Мы сидим не шелохнувшись, только перьями скрипим, записываем. И ничего сейчас на свете для нас не существует, кроме отважного Марата, неистового Робеспьера, пламенного Дантона, кроме тех безымянных парижан, которые штурмовали Бастилию.

В старой школе историю я не любил. Что в ней было интересного? Учительница простуженным голосом читала учебник и требовала «наотлет» знать все даты. Это в наших сердцах и умах отклика не находило. Прошлое человечества казалось нам тусклым, серым. Оно сплошь состояло из имен царей, лет их правления, названий войн и реформ. Так от Рамзеса и дальше, через все века.

И вот мы слушаем Орешина. Похоже, что он хочет увлечь нас своим предметом настолько, чтобы мы стали не артиллерийскими командирами, а историками.

Историков из нас не вышло, хотя заинтересовались мы этой наукой всерьез. Организовали исторический кружок и читали на нем доклады. Я написал целый трактат о Фердинанде Лассале, где яростно разоблачал матерого оппортуниста.

Каждый раз на занятия исторического кружка людей приходило все больше и больше.
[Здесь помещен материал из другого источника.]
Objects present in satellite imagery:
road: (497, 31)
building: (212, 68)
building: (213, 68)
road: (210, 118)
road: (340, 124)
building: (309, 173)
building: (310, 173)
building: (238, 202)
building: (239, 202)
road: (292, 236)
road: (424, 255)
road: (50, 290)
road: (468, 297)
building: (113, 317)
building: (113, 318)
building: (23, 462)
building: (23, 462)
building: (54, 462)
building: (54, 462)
Но у Орешина среди преподавателей появились серьезные конкуренты. Первый из них — математик Комаров, который не уставал повторять, что «математика во много крат увлекательнее романов Дюма», Комаров, который по ходу урока рассказывал нам десятки математических анекдотов, курьезов, парадоксов. Он быстро обратил нас «в свою веру», и мы создали еще один кружок — математический.

Каждый из преподавателей «тащил» нас в свою сторону, и кружки росли, как грибы: химический, литературный, музыкальный, гимнастический. Первенство, однако, «по числу охвата» оставалось за историческим.
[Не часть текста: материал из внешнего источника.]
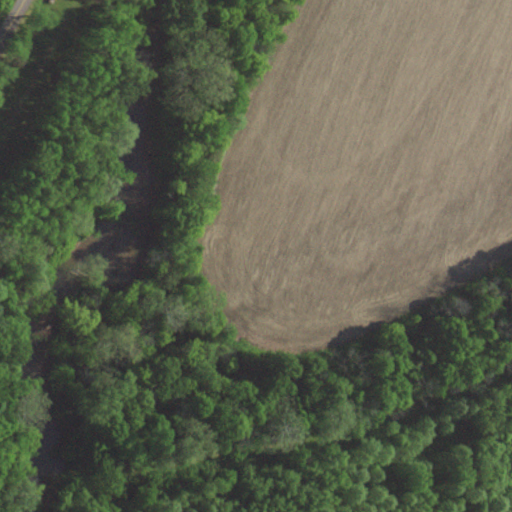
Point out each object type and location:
road: (11, 19)
river: (87, 258)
Мы очень любили Орешина. Несмотря на то, что на уроки Орешин часто опаздывал, у него всегда оставалось пять минут, чтобы поговорить с нами о политике.

А мы все интересовались политикой. С малых лет слышали мы от взрослых слова, которые они произносили с тревогой и озабоченностью: «международная обстановка».

Не была она легкой, эта обстановка, когда мы родились, не приносила она радости и в последующие годы. За строчками газетных сообщений то тише, то громче звучала беспокойная барабанная дробь.

Она была слышна, когда люди со свастикой на рукавах маршировали по рейнским городам. Она стала еще слышнее, когда запылал рейхстаг.

В тридцать пятом над Абиссинией появились тени «капрони» — итальянских бомбовозов. Потом мы узнали о горе и доблести Испании.

Искры войны вспыхивают у наших границ: был Хасан, был Халхин-Гол.

В тридцать восьмом мир облетело черное слово «Мюнхен». Мюнхенский сговор был трагедией Чехословакии, крушением надежд на то, что западные державы не дадут Гитлеру распоясаться. Но они шагнули назад…

И вот — год тридцать девятый. Прыжок Германии на Польшу. В Европе — война.

Что произойдет дальше? Где причина предательского поведения правительств Англии и Франции, сорвавших с нами переговоры, посылавших к нам «непредставительных представителей», дипломатов без грамот? Почему гитлеровская Германия пошла на договор о ненападении с СССР? Что этот договор даст нам?

Мы забрасываем Орешина вопросами. Он отвечает, рассказывает о событиях в мире, рассказывает так, как на обычном уроке.

Мы слушаем. Это уже не история французской революции. Это тревога наших дней.

Разговор о международной обстановке, о прогнозах на будущее Орешин заканчивает словами:

— Может так произойти, что будущее придется решать вам. Недаром мы позвали вас в эту школу…

Переулок Маяковского, бывший Гендриков

Вместе со мной за партой сидит Вася Тучков. Впереди — Владлен Доронин и Леша Курский. Это мои новые друзья.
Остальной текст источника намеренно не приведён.